EXERCISE MATERIAL:
*****

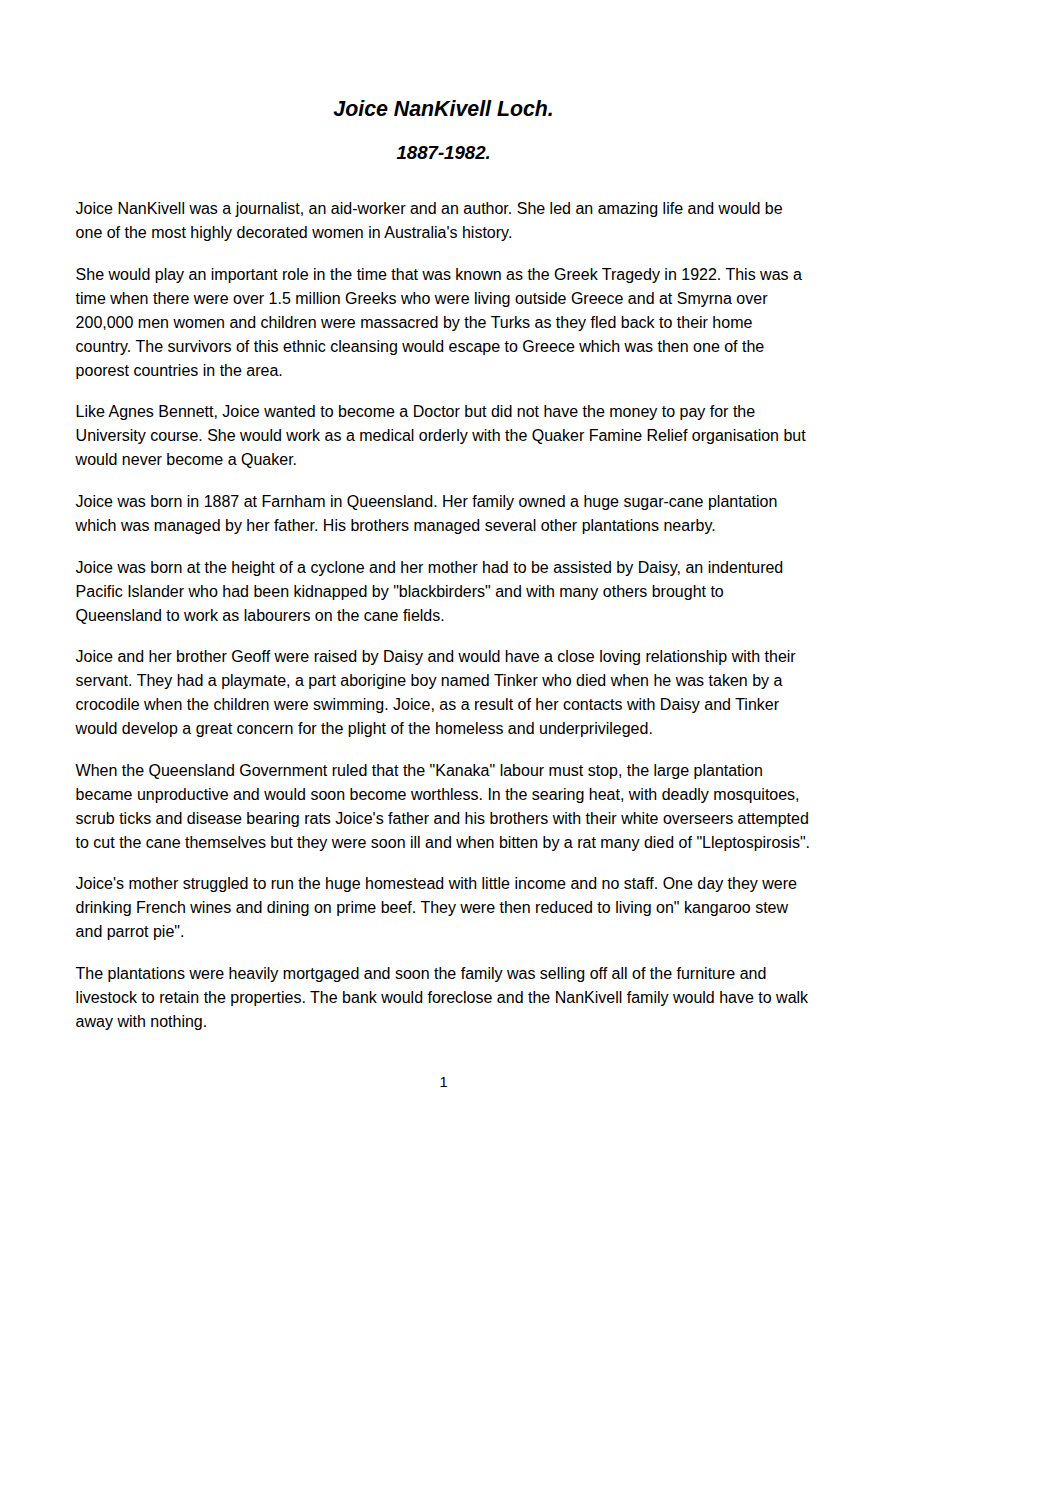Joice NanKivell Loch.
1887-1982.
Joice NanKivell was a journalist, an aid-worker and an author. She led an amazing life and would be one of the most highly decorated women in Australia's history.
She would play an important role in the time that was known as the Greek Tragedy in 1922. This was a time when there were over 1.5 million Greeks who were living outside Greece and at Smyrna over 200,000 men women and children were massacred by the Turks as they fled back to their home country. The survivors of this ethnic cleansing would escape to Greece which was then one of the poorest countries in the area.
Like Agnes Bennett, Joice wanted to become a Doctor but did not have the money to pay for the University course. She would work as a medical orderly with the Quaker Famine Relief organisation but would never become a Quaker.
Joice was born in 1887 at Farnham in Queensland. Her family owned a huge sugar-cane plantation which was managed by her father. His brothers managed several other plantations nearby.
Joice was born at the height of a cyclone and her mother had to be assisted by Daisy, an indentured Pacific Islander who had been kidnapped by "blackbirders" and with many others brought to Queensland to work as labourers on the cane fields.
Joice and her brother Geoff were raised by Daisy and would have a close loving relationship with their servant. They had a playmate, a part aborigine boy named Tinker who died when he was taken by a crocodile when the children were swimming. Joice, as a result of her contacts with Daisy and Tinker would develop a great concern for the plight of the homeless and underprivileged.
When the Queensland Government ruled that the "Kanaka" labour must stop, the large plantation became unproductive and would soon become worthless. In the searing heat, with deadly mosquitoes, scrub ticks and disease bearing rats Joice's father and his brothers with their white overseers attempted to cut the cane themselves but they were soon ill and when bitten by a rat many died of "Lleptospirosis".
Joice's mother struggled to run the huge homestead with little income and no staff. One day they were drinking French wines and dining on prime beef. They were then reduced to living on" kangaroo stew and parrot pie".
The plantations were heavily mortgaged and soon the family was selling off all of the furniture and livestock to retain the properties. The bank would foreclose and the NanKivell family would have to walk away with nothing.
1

*****

WHAT THIS TASK INVOLVES: Going through the records above line by line, transcribe each one exactly and skip any pictures.

SOLUTION TO THE EXERCISE:
Joice NanKivell Loch.
1887-1982.
Joice NanKivell was a journalist, an aid-worker and an author. She led an amazing life and would be one of the most highly decorated women in Australia's history.
She would play an important role in the time that was known as the Greek Tragedy in 1922. This was a time when there were over 1.5 million Greeks who were living outside Greece and at Smyrna over 200,000 men women and children were massacred by the Turks as they fled back to their home country. The survivors of this ethnic cleansing would escape to Greece which was then one of the poorest countries in the area.
Like Agnes Bennett, Joice wanted to become a Doctor but did not have the money to pay for the University course. She would work as a medical orderly with the Quaker Famine Relief organisation but would never become a Quaker.
Joice was born in 1887 at Farnham in Queensland. Her family owned a huge sugar-cane plantation which was managed by her father. His brothers managed several other plantations nearby.
Joice was born at the height of a cyclone and her mother had to be assisted by Daisy, an indentured Pacific Islander who had been kidnapped by "blackbirders" and with many others brought to Queensland to work as labourers on the cane fields.
Joice and her brother Geoff were raised by Daisy and would have a close loving relationship with their servant. They had a playmate, a part aborigine boy named Tinker who died when he was taken by a crocodile when the children were swimming. Joice, as a result of her contacts with Daisy and Tinker would develop a great concern for the plight of the homeless and underprivileged.
When the Queensland Government ruled that the "Kanaka" labour must stop, the large plantation became unproductive and would soon become worthless. In the searing heat, with deadly mosquitoes, scrub ticks and disease bearing rats Joice's father and his brothers with their white overseers attempted to cut the cane themselves but they were soon ill and when bitten by a rat many died of "Lleptospirosis".
Joice's mother struggled to run the huge homestead with little income and no staff. One day they were drinking French wines and dining on prime beef. They were then reduced to living on" kangaroo stew and parrot pie".
The plantations were heavily mortgaged and soon the family was selling off all of the furniture and livestock to retain the properties. The bank would foreclose and the NanKivell family would have to walk away with nothing.
1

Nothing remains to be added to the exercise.